**Problem statement**. Every line below should be duplicated exactly.
-- Exercise input follows --
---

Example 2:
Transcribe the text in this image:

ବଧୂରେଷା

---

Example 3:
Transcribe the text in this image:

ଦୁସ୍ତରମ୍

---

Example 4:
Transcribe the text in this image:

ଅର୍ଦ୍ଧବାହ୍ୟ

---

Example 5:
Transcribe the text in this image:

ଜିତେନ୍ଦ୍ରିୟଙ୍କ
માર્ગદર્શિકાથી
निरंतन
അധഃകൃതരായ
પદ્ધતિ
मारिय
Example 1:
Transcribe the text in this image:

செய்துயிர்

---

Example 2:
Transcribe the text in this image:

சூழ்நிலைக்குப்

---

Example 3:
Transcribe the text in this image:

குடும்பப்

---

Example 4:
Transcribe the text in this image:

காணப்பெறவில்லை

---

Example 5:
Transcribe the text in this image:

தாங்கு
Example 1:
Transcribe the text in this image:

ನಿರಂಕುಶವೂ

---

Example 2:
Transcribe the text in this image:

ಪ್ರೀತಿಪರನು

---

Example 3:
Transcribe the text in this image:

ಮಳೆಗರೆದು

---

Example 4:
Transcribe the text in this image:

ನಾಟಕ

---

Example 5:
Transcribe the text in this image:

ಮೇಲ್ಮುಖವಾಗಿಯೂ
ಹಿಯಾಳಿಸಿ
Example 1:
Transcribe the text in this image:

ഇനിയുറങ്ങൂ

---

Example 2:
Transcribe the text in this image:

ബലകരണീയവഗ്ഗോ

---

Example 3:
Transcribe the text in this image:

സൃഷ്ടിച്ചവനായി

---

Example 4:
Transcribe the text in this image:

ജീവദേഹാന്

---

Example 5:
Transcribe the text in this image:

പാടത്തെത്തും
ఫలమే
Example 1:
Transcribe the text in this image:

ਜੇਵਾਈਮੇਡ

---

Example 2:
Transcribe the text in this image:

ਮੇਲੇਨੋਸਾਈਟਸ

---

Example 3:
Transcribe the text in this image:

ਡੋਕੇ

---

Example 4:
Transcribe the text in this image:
-- Exercise input concluded --
**Result**.
---

Example 2:
Transcribe the text in this image:

ବଧୂରେଷା

---

Example 3:
Transcribe the text in this image:

ଦୁସ୍ତରମ୍

---

Example 4:
Transcribe the text in this image:

ଅର୍ଦ୍ଧବାହ୍ୟ

---

Example 5:
Transcribe the text in this image:

ଜିତେନ୍ଦ୍ରିୟଙ୍କ
માર્ગદર્શિકાથી
निरंतन
അധഃകൃതരായ
પદ્ધતિ
मारिय
Example 1:
Transcribe the text in this image:

செய்துயிர்

---

Example 2:
Transcribe the text in this image:

சூழ்நிலைக்குப்

---

Example 3:
Transcribe the text in this image:

குடும்பப்

---

Example 4:
Transcribe the text in this image:

காணப்பெறவில்லை

---

Example 5:
Transcribe the text in this image:

தாங்கு
Example 1:
Transcribe the text in this image:

ನಿರಂಕುಶವೂ

---

Example 2:
Transcribe the text in this image:

ಪ್ರೀತಿಪರನು

---

Example 3:
Transcribe the text in this image:

ಮಳೆಗರೆದು

---

Example 4:
Transcribe the text in this image:

ನಾಟಕ

---

Example 5:
Transcribe the text in this image:

ಮೇಲ್ಮುಖವಾಗಿಯೂ
ಹಿಯಾಳಿಸಿ
Example 1:
Transcribe the text in this image:

ഇനിയുറങ്ങൂ

---

Example 2:
Transcribe the text in this image:

ബലകരണീയവഗ്ഗോ

---

Example 3:
Transcribe the text in this image:

സൃഷ്ടിച്ചവനായി

---

Example 4:
Transcribe the text in this image:

ജീവദേഹാന്

---

Example 5:
Transcribe the text in this image:

പാടത്തെത്തും
ఫలమే
Example 1:
Transcribe the text in this image:

ਜੇਵਾਈਮੇਡ

---

Example 2:
Transcribe the text in this image:

ਮੇਲੇਨੋਸਾਈਟਸ

---

Example 3:
Transcribe the text in this image:

ਡੋਕੇ

---

Example 4:
Transcribe the text in this image:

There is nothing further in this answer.